I thought I was the only one hillbilly enough to use a torch. I tried a few thing until I burned up three drill bits in the drivers side front bolt. Got the torch. Blew through it till there was sparks on the back side. Tried running an easy out through it after that, no movement. I was then able to get a 5/16 drill through. Ran a 3/8 tap in it and it is good as new.
The passenger side rear, I cut the mount for the wheel well/fender and was able to drill it out from behind the right front tire. Drill punched through with a 1/8 first. Then 1/4, then 5/16. My hole was crooked so I chewed up my thread on one side. I got the tap to run through but it was pretty loose, so I thought I would just get a longer header bolt and nut the back side.
After getting everything apart, I was cleaning up the heads and the header flange. This is what the surface of the head looked like on the rear two exhaust ports on passenger side.
I figured that was gonna make it a little beyond what a gasket could do.
If you don't want to get them polished down at bit, then try the old J-B weld stuff. Let it cure at least 24 hours then sand it down. It won't be perfect. But it will be better than what you have now.
Good job working slow and steady to get that old rusty stuff apart. I would remove the head and have that surface machined...but I'm probably too picky on engine stuff.
Aaaahhhhh the fun of undoing the old hack jobs from generations of bad repairs. I still have a section of rust repair somebody made to my truck where they pop riveted a piece of aluminum over a rust hole and then smeared bondo over it all. Most of the bondo has long since fallen off but since they used aluminum none of that has rusted away, so I have a beautiful aluminum/rivet/bondo patch still hanging on to the bottom of a door.
Aaaahhhhh the fun of undoing the old hack jobs from generations of bad repairs.

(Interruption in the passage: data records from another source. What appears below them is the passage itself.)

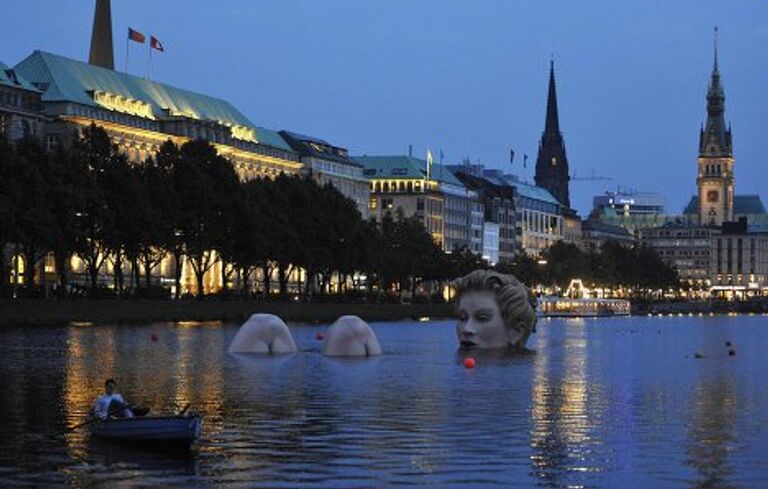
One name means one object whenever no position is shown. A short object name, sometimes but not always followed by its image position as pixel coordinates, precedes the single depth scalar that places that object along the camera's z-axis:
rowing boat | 48.91
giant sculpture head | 108.19
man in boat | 51.66
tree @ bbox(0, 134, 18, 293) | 137.88
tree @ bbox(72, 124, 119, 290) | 155.38
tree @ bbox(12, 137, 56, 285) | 140.88
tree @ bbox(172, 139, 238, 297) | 180.25
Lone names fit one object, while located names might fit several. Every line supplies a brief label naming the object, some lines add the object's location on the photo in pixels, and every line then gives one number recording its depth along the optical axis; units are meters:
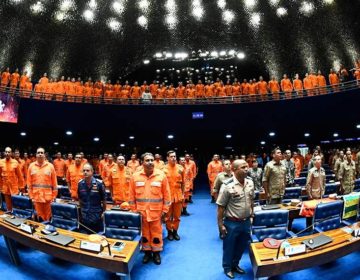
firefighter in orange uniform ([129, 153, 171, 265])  4.45
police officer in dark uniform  4.83
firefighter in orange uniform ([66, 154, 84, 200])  8.24
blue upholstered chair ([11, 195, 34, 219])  5.35
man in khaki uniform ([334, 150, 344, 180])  8.93
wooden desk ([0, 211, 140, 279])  3.32
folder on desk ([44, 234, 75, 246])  3.67
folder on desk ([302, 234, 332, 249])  3.47
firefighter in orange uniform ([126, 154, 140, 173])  9.70
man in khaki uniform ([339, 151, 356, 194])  8.06
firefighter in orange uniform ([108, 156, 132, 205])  7.09
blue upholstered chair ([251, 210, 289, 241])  4.32
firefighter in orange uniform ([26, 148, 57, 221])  5.64
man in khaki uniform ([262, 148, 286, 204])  6.14
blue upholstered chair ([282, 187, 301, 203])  6.55
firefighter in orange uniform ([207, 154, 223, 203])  10.12
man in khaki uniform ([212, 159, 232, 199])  5.77
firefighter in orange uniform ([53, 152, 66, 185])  12.27
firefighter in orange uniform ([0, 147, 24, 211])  7.30
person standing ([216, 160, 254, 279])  3.80
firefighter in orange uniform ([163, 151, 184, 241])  5.91
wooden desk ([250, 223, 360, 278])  3.18
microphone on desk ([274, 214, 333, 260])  4.37
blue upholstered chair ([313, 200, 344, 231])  4.43
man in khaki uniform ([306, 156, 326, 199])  6.17
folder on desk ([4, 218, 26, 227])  4.33
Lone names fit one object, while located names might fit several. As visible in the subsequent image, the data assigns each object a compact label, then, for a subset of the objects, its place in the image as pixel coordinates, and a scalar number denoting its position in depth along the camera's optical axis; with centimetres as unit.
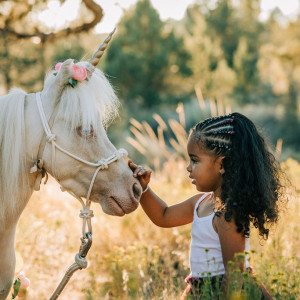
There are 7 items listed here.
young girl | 217
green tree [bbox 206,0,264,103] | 3234
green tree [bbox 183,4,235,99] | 2173
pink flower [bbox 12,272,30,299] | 214
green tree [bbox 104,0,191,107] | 2055
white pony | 199
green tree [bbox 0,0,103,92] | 486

I still have a section of rust repair somebody made to my truck where they pop riveted a piece of aluminum over a rust hole and then smeared bondo over it all. Most of the bondo has long since fallen off but since they used aluminum none of that has rusted away, so I have a beautiful aluminum/rivet/bondo patch still hanging on to the bottom of a door.
That is hilarious. A few months ago when I was cutting out pat of my passenger floor pan to replace. My brother in WA was telling me about how he reap airs his floor pan with poprivets and silicone. Just covered in carpet. No one will be the wiser.

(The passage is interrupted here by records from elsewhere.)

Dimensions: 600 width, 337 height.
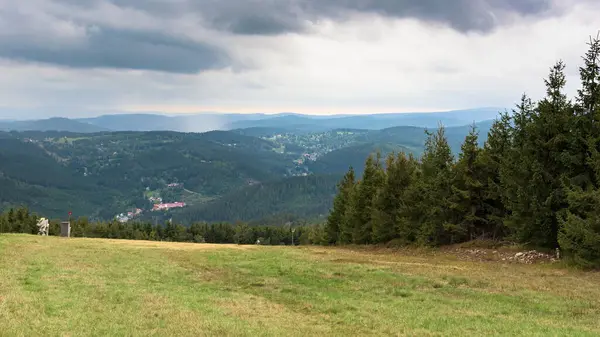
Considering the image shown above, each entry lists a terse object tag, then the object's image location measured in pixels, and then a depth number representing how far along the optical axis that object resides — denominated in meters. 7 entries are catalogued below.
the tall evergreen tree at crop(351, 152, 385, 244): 47.78
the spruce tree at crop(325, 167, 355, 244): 55.19
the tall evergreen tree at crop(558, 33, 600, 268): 23.28
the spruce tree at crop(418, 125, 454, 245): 36.75
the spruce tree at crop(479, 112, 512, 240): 34.72
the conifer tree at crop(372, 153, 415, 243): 42.78
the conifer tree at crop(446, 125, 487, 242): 35.59
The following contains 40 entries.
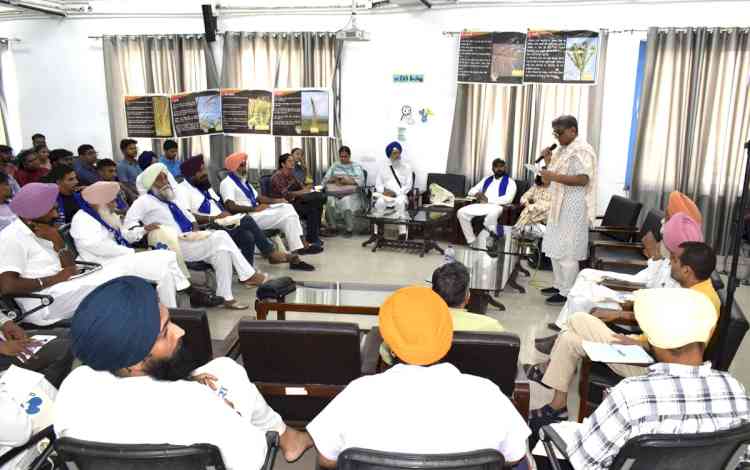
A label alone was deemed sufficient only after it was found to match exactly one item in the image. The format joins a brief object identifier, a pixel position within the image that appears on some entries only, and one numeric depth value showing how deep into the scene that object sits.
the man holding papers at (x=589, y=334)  2.90
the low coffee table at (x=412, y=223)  6.53
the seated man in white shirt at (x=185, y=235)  4.94
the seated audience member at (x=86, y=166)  6.50
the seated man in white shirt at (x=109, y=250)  4.22
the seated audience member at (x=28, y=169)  6.37
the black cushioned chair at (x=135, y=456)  1.43
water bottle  5.15
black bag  3.91
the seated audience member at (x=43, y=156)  6.71
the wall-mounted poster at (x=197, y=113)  7.99
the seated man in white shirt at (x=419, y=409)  1.53
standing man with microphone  4.64
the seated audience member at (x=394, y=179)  7.48
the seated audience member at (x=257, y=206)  6.18
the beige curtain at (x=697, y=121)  6.43
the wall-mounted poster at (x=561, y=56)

I am by no means a perfectionist. But my hack jobs only go so far
I had soaked the bolts down with pb a few times days before. Then in the morning I soaked it down and ran it to get the bolts warm and soaked them again. Let it sit for a few hours to cool down and soaked it one more time.
I got out my 3/8 impact and 3/8 wabbley socket and feathered each of them forward and backward until I got movement, then I threaded them right out all of them came out like this except one. I resoaked it, got a 3/8 breaker bar and felt it out both ways several times, no movement. Broke out the half inch impact and rattled it forward and backward a few times. Got it up to 4 power and it finally broke loose and threaded out.

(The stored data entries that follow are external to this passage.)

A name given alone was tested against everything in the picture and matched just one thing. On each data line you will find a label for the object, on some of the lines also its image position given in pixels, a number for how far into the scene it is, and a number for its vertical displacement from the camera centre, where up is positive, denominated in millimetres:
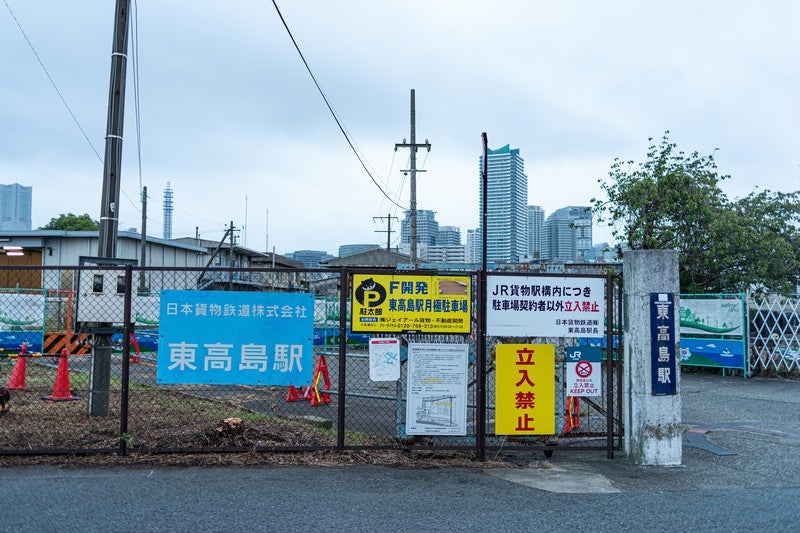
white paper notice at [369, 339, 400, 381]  7488 -537
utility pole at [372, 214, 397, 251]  52416 +6631
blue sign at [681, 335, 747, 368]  17797 -1004
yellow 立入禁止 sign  7668 -895
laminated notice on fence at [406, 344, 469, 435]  7621 -901
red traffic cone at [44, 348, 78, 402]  10680 -1252
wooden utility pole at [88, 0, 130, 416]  9734 +2532
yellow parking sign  7508 +89
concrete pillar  7445 -703
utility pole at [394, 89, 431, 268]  28714 +6431
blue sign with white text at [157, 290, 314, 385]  7551 -346
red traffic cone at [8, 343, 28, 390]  11828 -1220
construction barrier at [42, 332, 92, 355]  16078 -826
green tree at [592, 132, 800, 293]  19891 +2972
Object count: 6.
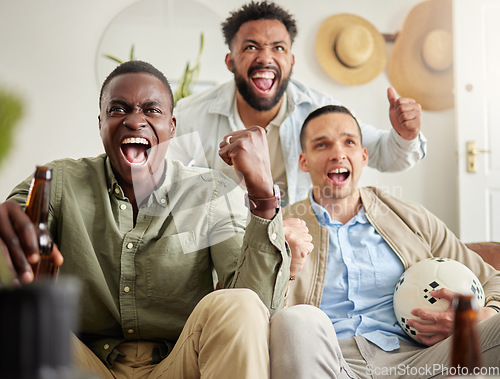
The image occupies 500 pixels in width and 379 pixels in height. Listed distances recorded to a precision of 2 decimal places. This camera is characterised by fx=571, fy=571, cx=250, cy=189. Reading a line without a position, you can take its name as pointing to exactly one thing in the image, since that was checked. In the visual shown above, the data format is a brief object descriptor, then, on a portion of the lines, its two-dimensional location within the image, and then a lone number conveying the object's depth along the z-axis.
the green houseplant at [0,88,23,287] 0.49
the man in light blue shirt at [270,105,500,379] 1.52
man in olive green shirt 1.26
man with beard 2.43
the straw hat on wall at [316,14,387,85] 3.84
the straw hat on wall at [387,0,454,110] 3.93
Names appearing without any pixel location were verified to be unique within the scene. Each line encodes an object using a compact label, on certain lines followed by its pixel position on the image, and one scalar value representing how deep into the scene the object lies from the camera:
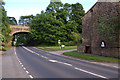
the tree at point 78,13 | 49.14
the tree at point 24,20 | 71.66
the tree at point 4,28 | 31.24
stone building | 14.71
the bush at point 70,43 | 42.86
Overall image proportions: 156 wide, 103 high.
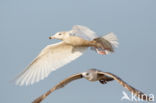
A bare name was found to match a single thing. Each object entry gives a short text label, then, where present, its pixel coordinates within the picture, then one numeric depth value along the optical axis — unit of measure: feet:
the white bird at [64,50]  39.03
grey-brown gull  35.99
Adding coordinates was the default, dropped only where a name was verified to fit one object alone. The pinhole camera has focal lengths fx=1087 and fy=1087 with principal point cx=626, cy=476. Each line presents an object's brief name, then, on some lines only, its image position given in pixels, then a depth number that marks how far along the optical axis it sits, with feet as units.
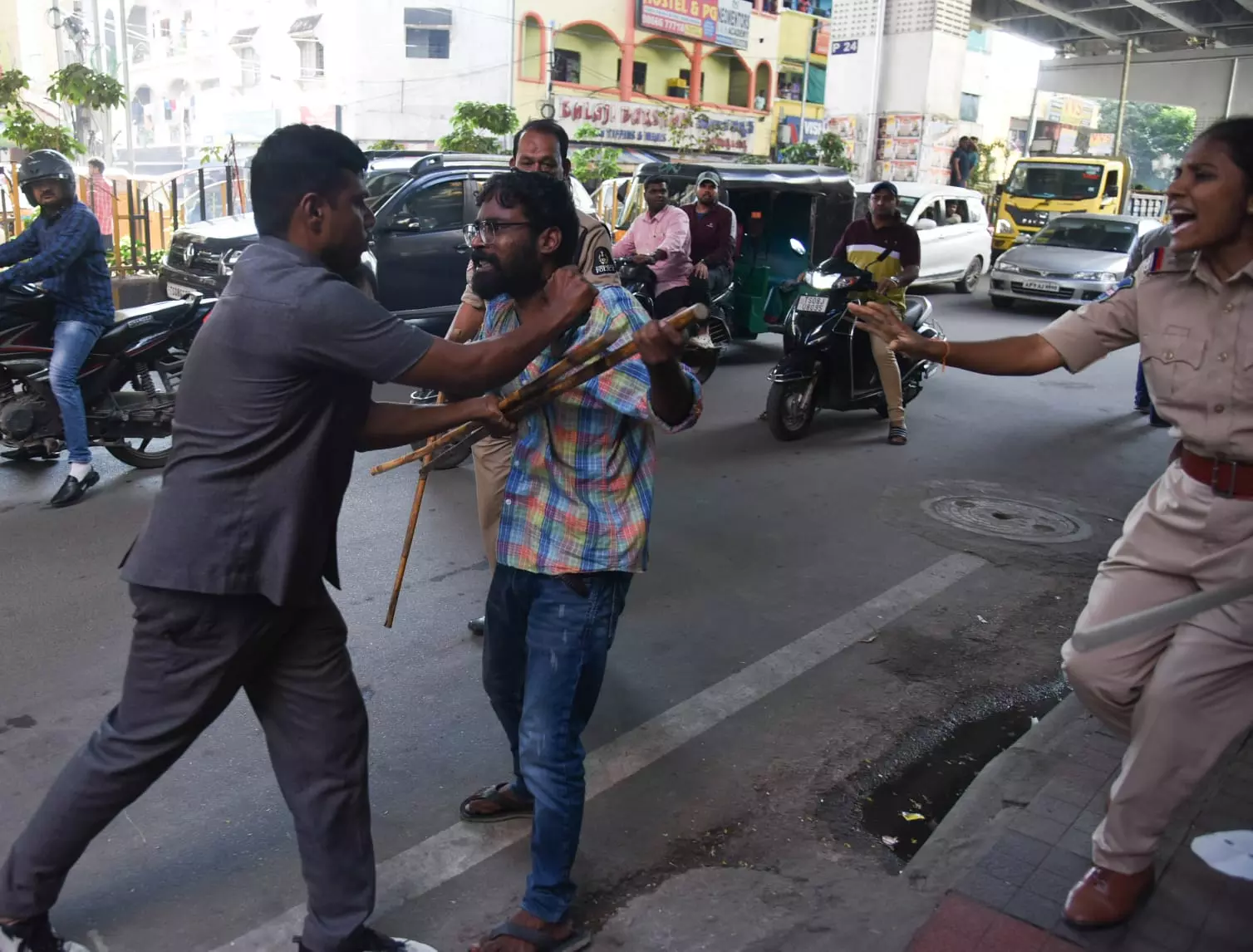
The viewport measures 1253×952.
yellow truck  66.23
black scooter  26.61
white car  54.85
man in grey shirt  7.12
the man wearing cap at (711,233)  33.73
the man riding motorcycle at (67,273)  18.89
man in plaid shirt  8.13
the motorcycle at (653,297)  31.55
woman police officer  8.20
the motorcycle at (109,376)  19.88
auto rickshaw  38.09
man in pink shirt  31.37
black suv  33.24
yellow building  99.96
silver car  48.98
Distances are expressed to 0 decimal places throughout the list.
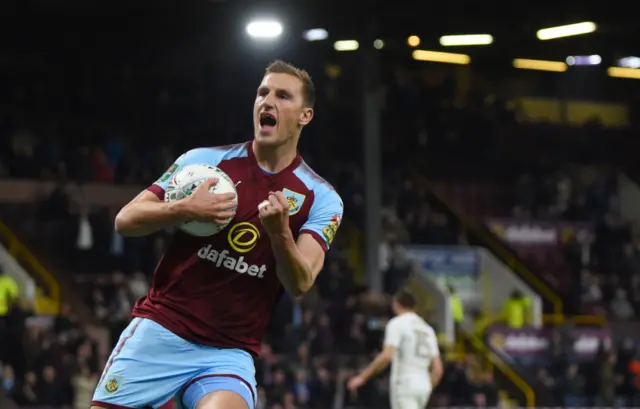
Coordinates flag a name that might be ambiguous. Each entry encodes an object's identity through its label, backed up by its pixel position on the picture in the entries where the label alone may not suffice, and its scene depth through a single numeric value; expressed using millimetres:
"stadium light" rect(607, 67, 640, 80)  30516
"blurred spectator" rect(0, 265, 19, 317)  16406
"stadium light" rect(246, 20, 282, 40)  21203
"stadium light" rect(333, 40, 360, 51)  25747
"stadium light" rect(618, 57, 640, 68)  28438
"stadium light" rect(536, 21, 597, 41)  22417
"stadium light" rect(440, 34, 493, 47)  24625
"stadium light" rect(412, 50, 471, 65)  28188
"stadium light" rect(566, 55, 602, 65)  28398
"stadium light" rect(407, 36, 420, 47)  24250
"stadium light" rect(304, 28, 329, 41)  23700
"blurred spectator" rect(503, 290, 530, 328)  22656
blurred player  11578
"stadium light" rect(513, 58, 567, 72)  30280
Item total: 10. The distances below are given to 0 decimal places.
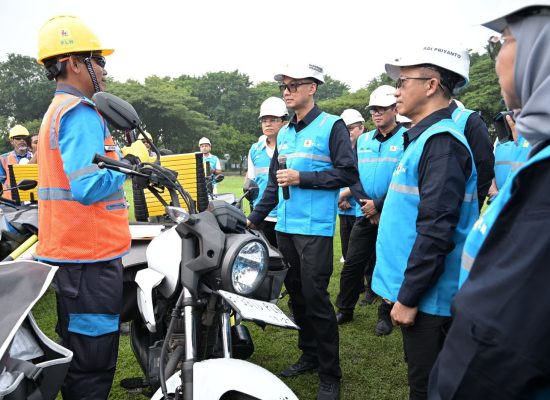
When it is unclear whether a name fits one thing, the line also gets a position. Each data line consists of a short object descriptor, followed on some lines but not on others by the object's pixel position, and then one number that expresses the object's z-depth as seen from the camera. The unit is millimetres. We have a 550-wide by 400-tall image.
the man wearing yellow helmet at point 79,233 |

Now to just get the broken bolts out.
You did good. If you have time and patience you can work them loose. The few times I have addressed the issue it was on my daily driver and I didn't have the luxury of soaking them very long in PB, needed to get it fixed so I could get to work the next day. Those heads are a mess, never seen any pitted that bad.
You did good. If you have time and patience you can work them loose. The few times I have addressed the issue it was on my daily driver and I didn't have the luxury of soaking them very long in PB, needed to get it fixed so I could get to work the next day. Those heads are a mess, never seen any pitted that bad.
Only two of the ports were that bad, the rest looked ok. I frosted the gaskets with high temp copper rtv on both sides and clamped in. I guess we will see how it goes.